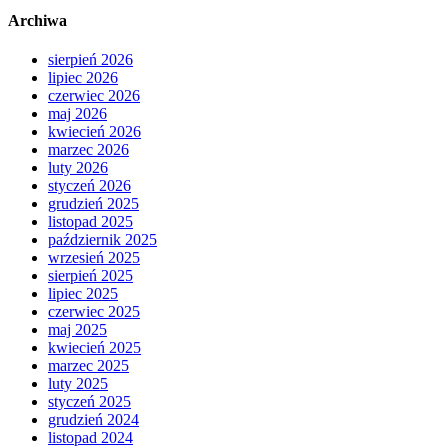
Archiwa
sierpień 2026
lipiec 2026
czerwiec 2026
maj 2026
kwiecień 2026
marzec 2026
luty 2026
styczeń 2026
grudzień 2025
listopad 2025
październik 2025
wrzesień 2025
sierpień 2025
lipiec 2025
czerwiec 2025
maj 2025
kwiecień 2025
marzec 2025
luty 2025
styczeń 2025
grudzień 2024
listopad 2024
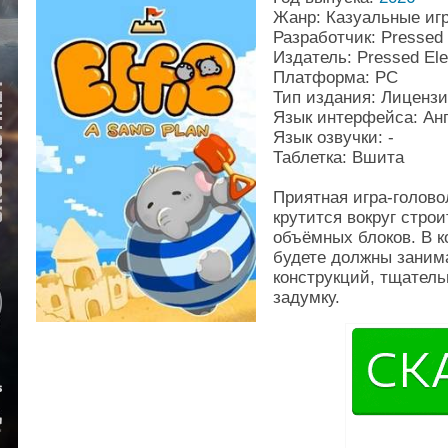
Жанр: Казуальные иг
Разработчик: Pressed E
Издатель: Pressed Ele
Платформа: PC
Тип издания: Лиценз
Язык интерфейса: Ан
Язык озвучки: -
Таблетка: Вшита
Приятная игра-голово
крутится вокруг стро
объёмных блоков. В к
будете должны заним
конструкций, тщател
задумку.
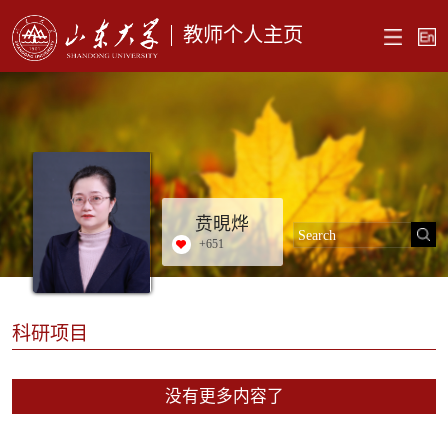
教师个人主页
贲晛烨
+
651
科研项目
没有更多内容了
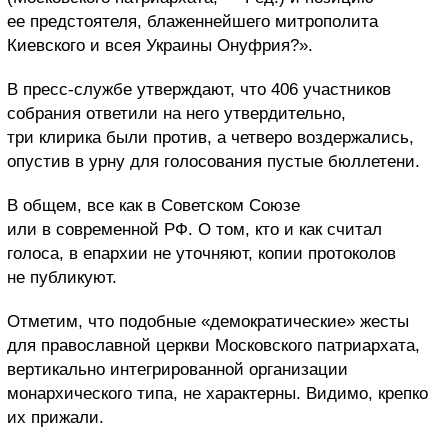
ее предстоятеля, блаженнейшего митрополита
Киевского и всея Украины Онуфрия?».
В пресс-службе утверждают, что 406 участников
собрания ответили на него утвердительно,
три клирика были против, а четверо воздержались,
опустив в урну для голосования пустые бюллетени.
В общем, все как в Советском Союзе
или в современной РФ. О том, кто и как считал
голоса, в епархии не уточняют, копии протоколов
не публикуют.
Отметим, что подобные «демократические» жесты
для православной церкви Московского патриархата,
вертикально интегрированной организации
монархического типа, не характерны. Видимо, крепко
их прижали.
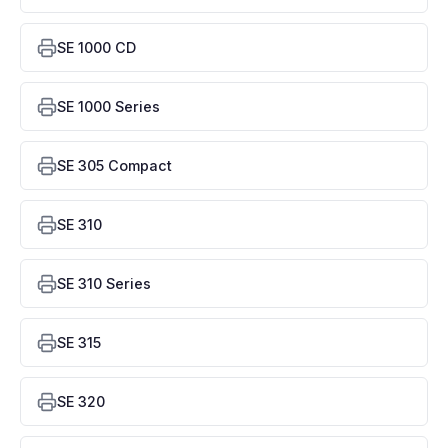
SE 1000 CD
SE 1000 Series
SE 305 Compact
SE 310
SE 310 Series
SE 315
SE 320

The problem:
Beginning with the line that contains "czerwiec 2025", repeat every remaining line of the data exactly, the last line included, and omit pictures.

Exercise solution:
czerwiec 2025
maj 2025
kwiecień 2025
marzec 2025
luty 2025
styczeń 2025
grudzień 2024
listopad 2024
Жанр: Казуальные иг
Разработчик: Pressed E
Издатель: Pressed Ele
Платформа: PC
Тип издания: Лиценз
Язык интерфейса: Ан
Язык озвучки: -
Таблетка: Вшита
Приятная игра-голово
крутится вокруг стро
объёмных блоков. В к
будете должны заним
конструкций, тщател
задумку.
教师个人主页
贲晛烨
+
651
科研项目
没有更多内容了
ее предстоятеля, блаженнейшего митрополита
Киевского и всея Украины Онуфрия?».
В пресс-службе утверждают, что 406 участников
собрания ответили на него утвердительно,
три клирика были против, а четверо воздержались,
опустив в урну для голосования пустые бюллетени.
В общем, все как в Советском Союзе
или в современной РФ. О том, кто и как считал
голоса, в епархии не уточняют, копии протоколов
не публикуют.
Отметим, что подобные «демократические» жесты
для православной церкви Московского патриархата,
вертикально интегрированной организации
монархического типа, не характерны. Видимо, крепко
их прижали.
SE 1000 CD
SE 1000 Series
SE 305 Compact
SE 310
SE 310 Series
SE 315
SE 320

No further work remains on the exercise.